Stored data entries
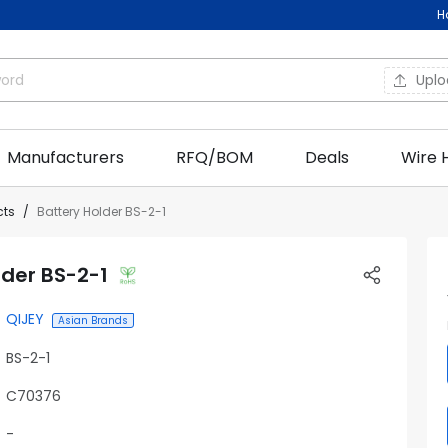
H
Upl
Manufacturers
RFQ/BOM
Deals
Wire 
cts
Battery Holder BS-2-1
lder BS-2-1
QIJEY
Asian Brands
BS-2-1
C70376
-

--

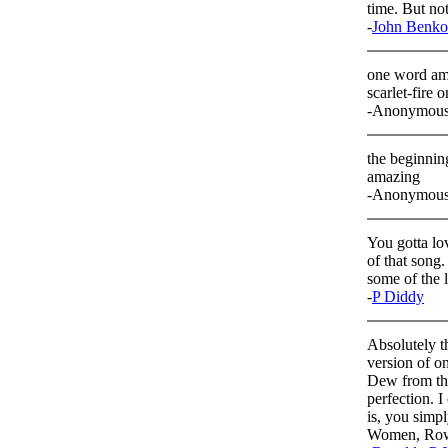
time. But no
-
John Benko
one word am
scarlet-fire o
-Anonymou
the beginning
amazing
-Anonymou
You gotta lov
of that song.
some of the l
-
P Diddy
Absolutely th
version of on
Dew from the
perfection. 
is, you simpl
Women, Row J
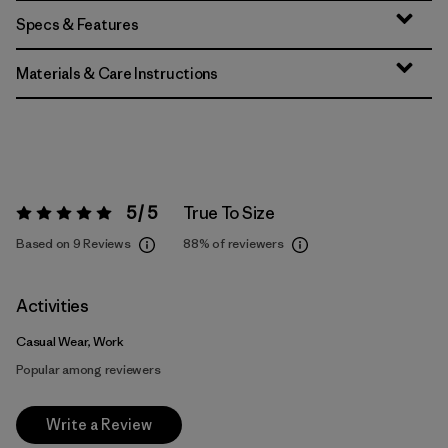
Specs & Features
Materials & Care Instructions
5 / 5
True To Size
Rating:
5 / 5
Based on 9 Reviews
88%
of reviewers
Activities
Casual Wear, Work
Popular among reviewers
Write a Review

# [TASK DETAILS]
Copy the material word for word, from the line that contains "time. But no" down to the line that contains "Write a Review", including both. Leave the pictures out.

# [SOLVED PROBLEM]
time. But no
-
John Benko
one word am
scarlet-fire o
-Anonymou
the beginning
amazing
-Anonymou
You gotta lov
of that song.
some of the l
-
P Diddy
Absolutely th
version of on
Dew from the
perfection. 
is, you simpl
Women, Row J
Specs & Features
Materials & Care Instructions
5 / 5
True To Size
Rating:
5 / 5
Based on 9 Reviews
88%
of reviewers
Activities
Casual Wear, Work
Popular among reviewers
Write a Review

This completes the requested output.